The non-recurring items recorded by Cal Dive in the second quarter include $11.8 million in non-cash equity losses and a related asset impairment charge in connection with Cal Dive's investment in Offshore Technology Solutions Limited ("OTSL"), a Trinidad and Tobago entity in which Cal Dive owns a 40% minority interest, and a $2.0 million cash settlement, subject to final negotiation of a court-approved settlement agreement, to be paid for a civil claim by the Department of Justice related to the Stolt and Torch acquisitions in 2005. Cal Dive also reported a $1.7 million gain on a sale of a portable saturation diving asset during the second quarter.
Summary of Results (in thousands, except per share amounts and percentages) Second Quarter First Quarter Six Months 2007 2006 2007 2007 2006 Revenues $410,574 $305,013 $396,055 $806,629 $596,661 Gross Profit 141,765 131,692 135,615 277,380 233,958 35% 43% 34% 34% 39% Net Income 57,702 69,139 55,820 113,522 124,528 14% 23% 14% 14% 21% Diluted Earnings 0.61 0.83 0.60 1.21 1.51 Per Share
Martin Ferron, President and Chief Executive Officer of Helix, stated, "We expected Q2 earnings to be similar to those reported for Q1 and actually posted an improved result, even after the negative impact of the non-recurring items described above. This improvement was also achieved despite another very busy quarter for marine asset maintenance, with the Intrepid and several key Cal Dive vessels undergoing regulatory drydockings during the period. That maintenance work is now largely behind us, except for the planned upgrade to the Q4000, and we are anticipating a strong second half of the year for Contracting Services.
"In our Oil and Gas business unit we had another very successful quarter with the drill bit, going six for six with exploratory wells.
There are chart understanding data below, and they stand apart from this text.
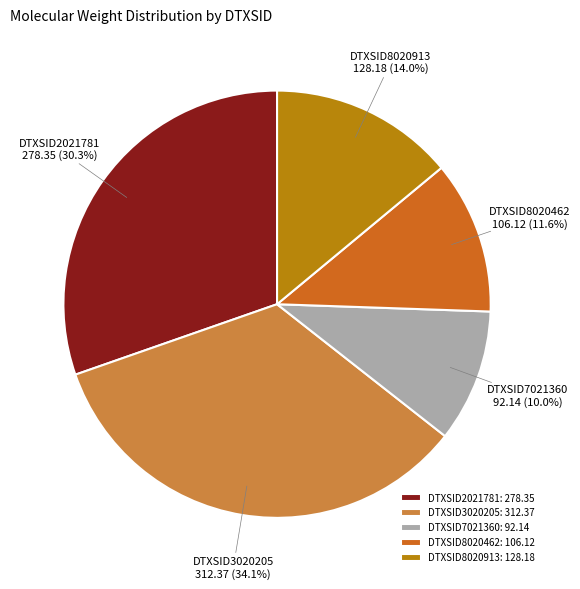

Approximately how many times larger is the value at DTXSID3020205 compared to DTXSID7021360?

3.4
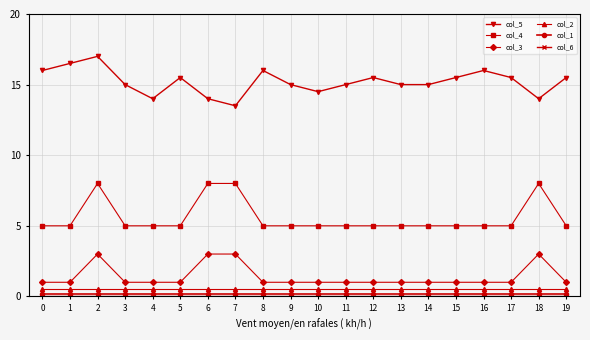

The value of col_5 at 16 is 22.0. True or false?

False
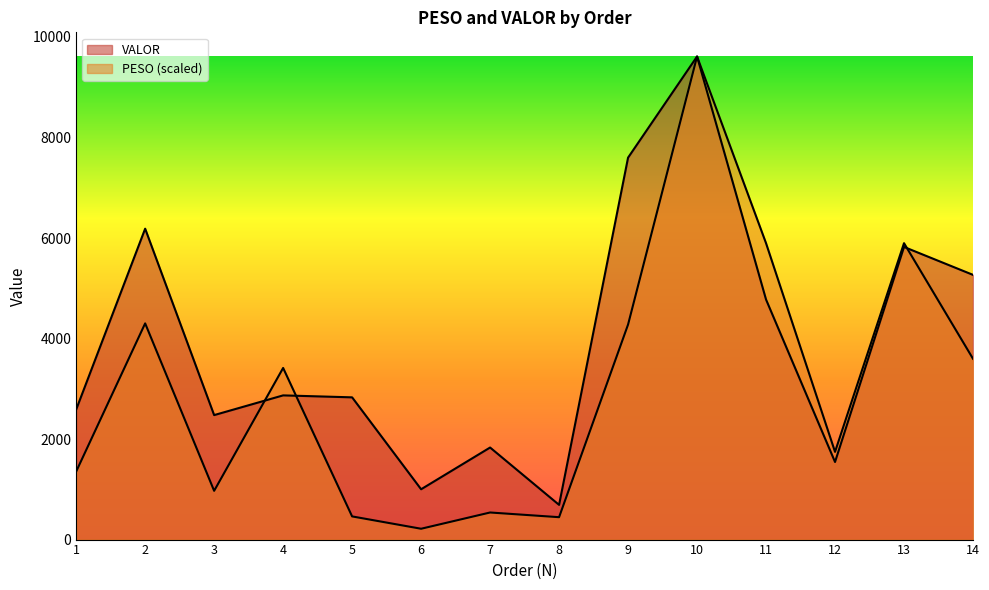

Where is the first local minimum for VALOR?

3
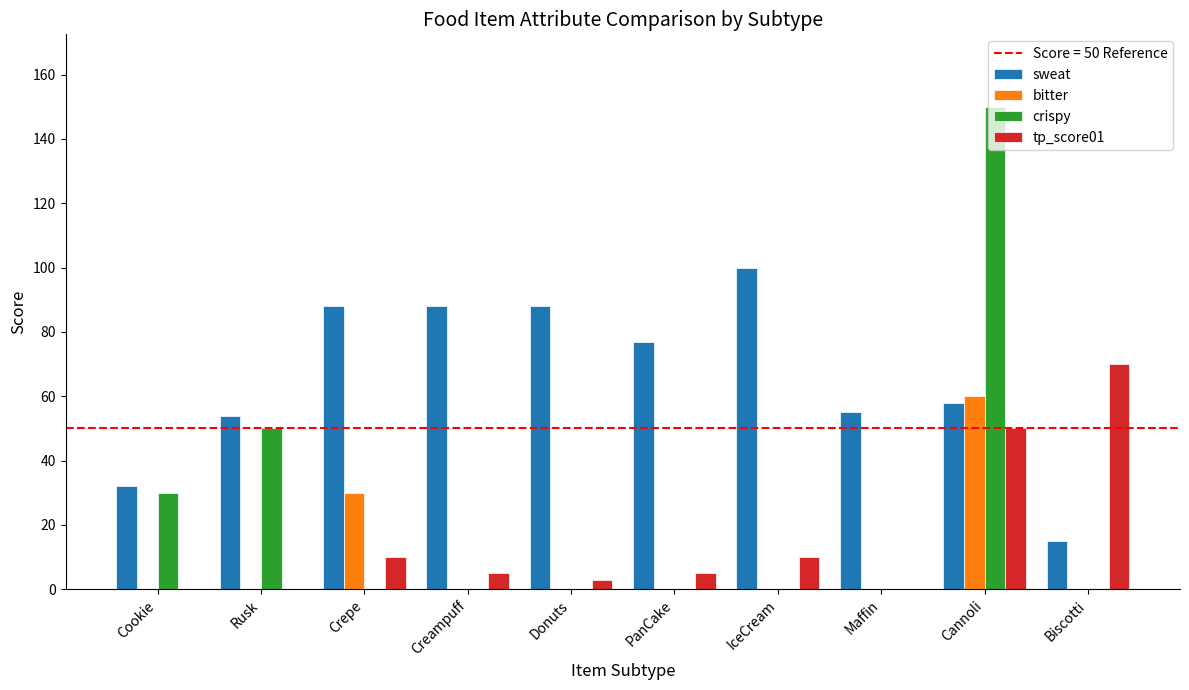

Which series changed the most between Rusk and Donuts?

crispy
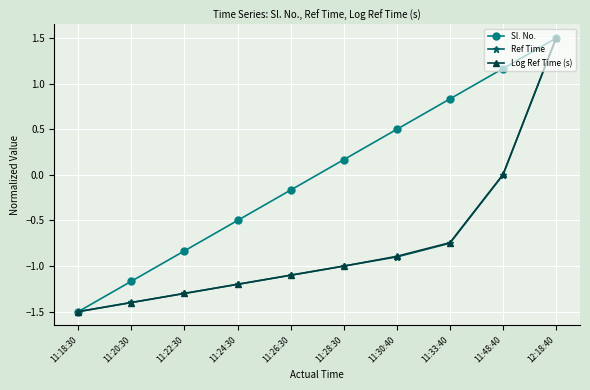

True or false: Ref Time has a value of 0.0 at 11:48:40.

True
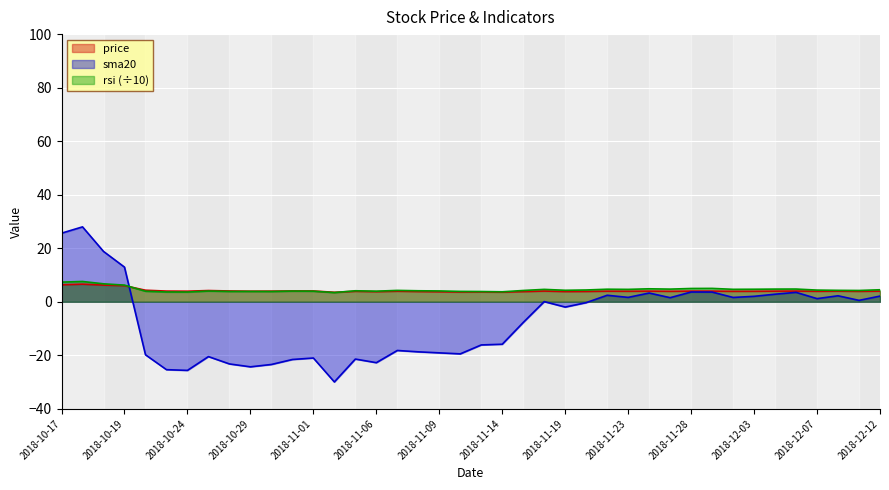

Which series has the largest total across all categories?

rsi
This takes our success record to 12 for 12 for the first half of the year and improves our proven reserve base by around 140 bcfe. On the production front we plan to bring several key shelf development projects onstream in the second half of the year, and our deepwater development projects remain on schedule to boost output next year.
"We have updated the assessment of the key variables that drive our earnings for the year and this will be covered in the conference call tomorrow. Based on our analysis we are comfortable with the present consensus earnings estimate for 2007 of $3.26/share, subject to no further significant deterioration in the natural gas price. We have created very meaningful future value in our deepwater development projects portfolio and, as set out in our initial earnings guidance, we may monetize part of that value, in order to reduce debt and contribute to near term earnings."
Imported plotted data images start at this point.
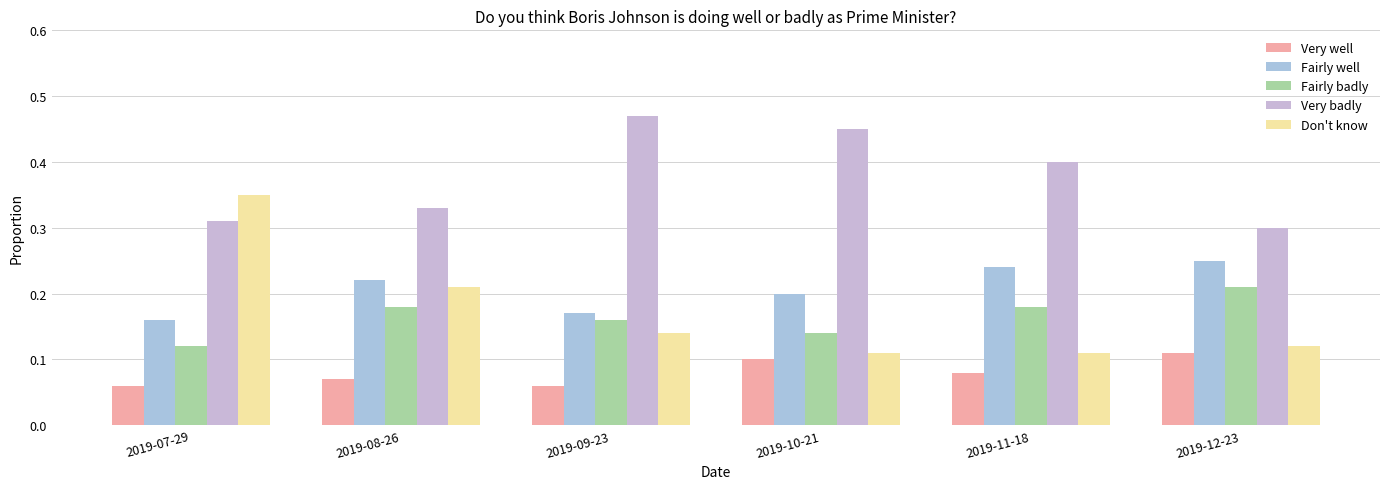

What is the total value across all series at 2019-08-26?

1.0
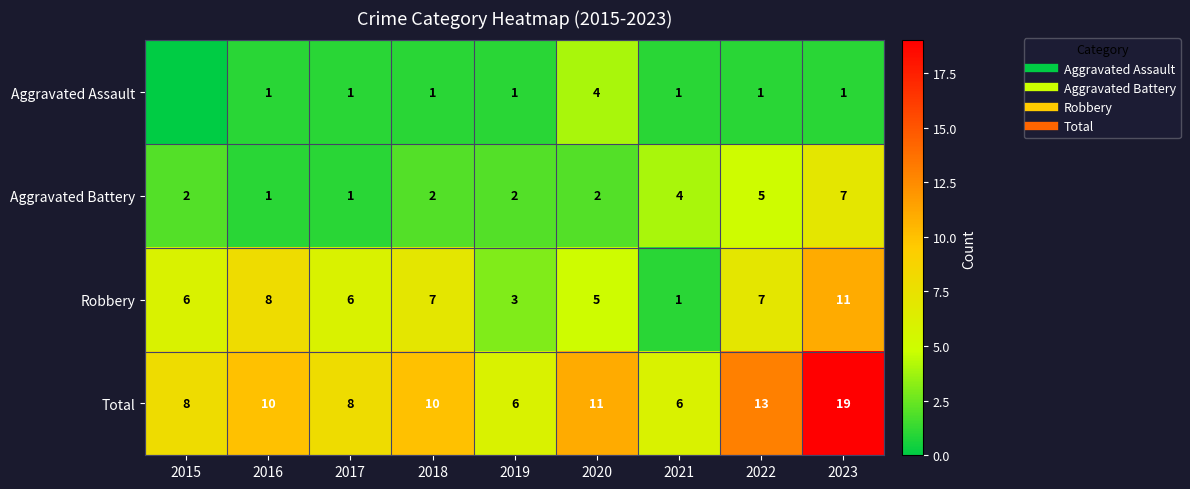

Which series has the largest range (max minus min)?

Total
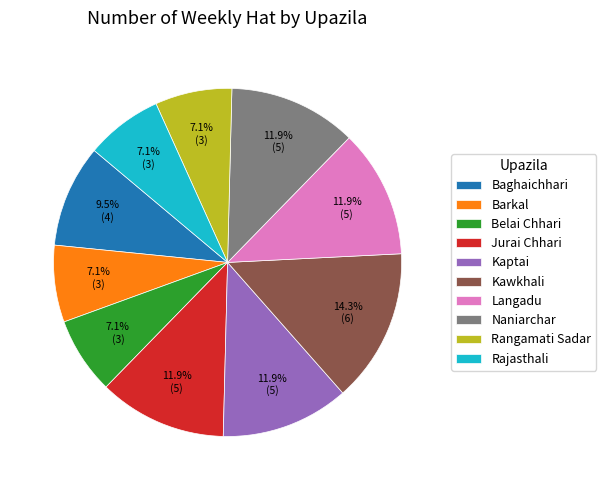

Which category has the biggest portion of the pie?

Kawkhali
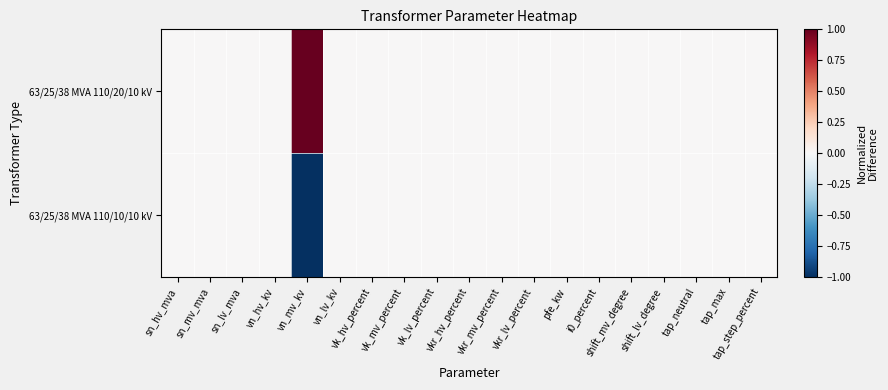

Which series changed the most between vn_lv_kv and i0_percent?

63/25/38 MVA 110/20/10 kV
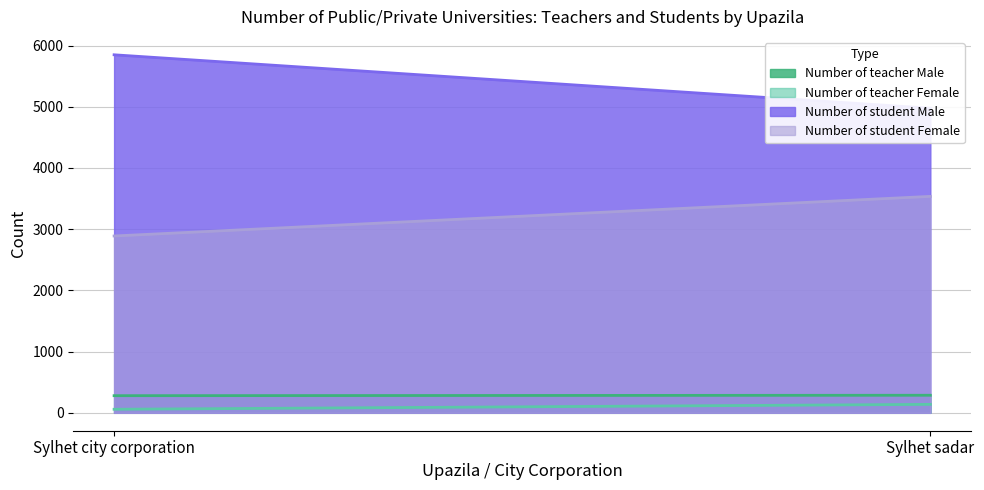

Does the chart display data point markers on the line(s)?

No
Financial Highlights * Revenues: The $105.6 million increase in year-over-year second quarter revenues was driven primarily by an increase in oil and gas sales of $61.0 million due primarily to the production added from the acquisition of Remington Oil and Gas Corporation. The remaining increase was due to improvements in contracting services revenues due to much better market conditions. * Margins: 35% is eight points less than the year ago quarter due primarily to significant out of service days for Cal Dive's vessels in regulatory drydocks (373 days in 2Q 2007 vs. 89 days in 2Q 2006) and an increased DD&A rate for oil and gas production due to the Remington acquisition. * SG&A: $33.4 million increased $6.0 million from the same period a year ago due primarily to increased overhead to support our growth. This level of SG&A was 8% of second quarter revenues, down from the 9% in the year ago quarter. * Equity in Earnings: Net losses of $4.7 million is comprised of the $11.8 million impairment / equity losses in Cal Dive's minority interest in OTSL offset by $7.0 million for our share of earnings for the quarter of Deepwater Gateway, L.L.C.'s earnings relating to the Marco Polo facility and demand fees relating to the Independence Hub facility. * Income Tax Provision: The Company's effective tax rate for the quarter was 35%, compared to 34% for last year's second quarter due primarily to the nondeductibility of the OTSL charges and the DOJ reserve. * Balance Sheet: Total consolidated debt as of June 30, 2007 was $1.4 billion. This includes $140 million under Cal Dive's revolving facility which is non-recourse to Helix. This represents 43% net debt to book capitalization and with $735 million of adjusted EBITDAX during the last twelve months, this represents 1.8 times trailing twelve month adjusted EBITDAX.